Supplied information Start Marker

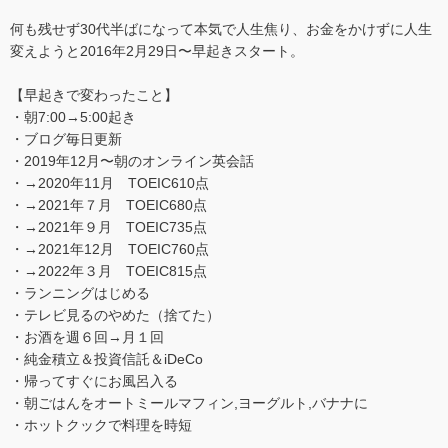
何も残せず30代半ばになって本気で人生焦り、お金をかけずに人生
変えようと2016年2月29日〜早起きスタート。
【早起きで変わったこと】
・朝7:00→5:00起き
・ブログ毎日更新
・2019年12月〜朝のオンライン英会話
・→2020年11月 TOEIC610点
・→2021年７月 TOEIC680点
・→2021年９月 TOEIC735点
・→2021年12月 TOEIC760点
・→2022年３月 TOEIC815点
・ランニングはじめる
・テレビ見るのやめた（捨てた）
・お酒を週６回→月１回
・純金積立＆投資信託＆iDeCo
・帰ってすぐにお風呂入る
・朝ごはんをオートミールマフィン,ヨーグルト,バナナに
・ホットクックで料理を時短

Supplied information End Marker

» Required work:
Change "ブログ" to "日記" in the text of the material above, keeping everything else the same, and leave out the pictures.

» Answer to the problem:
何も残せず30代半ばになって本気で人生焦り、お金をかけずに人生
変えようと2016年2月29日〜早起きスタート。
【早起きで変わったこと】
・朝7:00→5:00起き
・日記毎日更新
・2019年12月〜朝のオンライン英会話
・→2020年11月 TOEIC610点
・→2021年７月 TOEIC680点
・→2021年９月 TOEIC735点
・→2021年12月 TOEIC760点
・→2022年３月 TOEIC815点
・ランニングはじめる
・テレビ見るのやめた（捨てた）
・お酒を週６回→月１回
・純金積立＆投資信託＆iDeCo
・帰ってすぐにお風呂入る
・朝ごはんをオートミールマフィン,ヨーグルト,バナナに
・ホットクックで料理を時短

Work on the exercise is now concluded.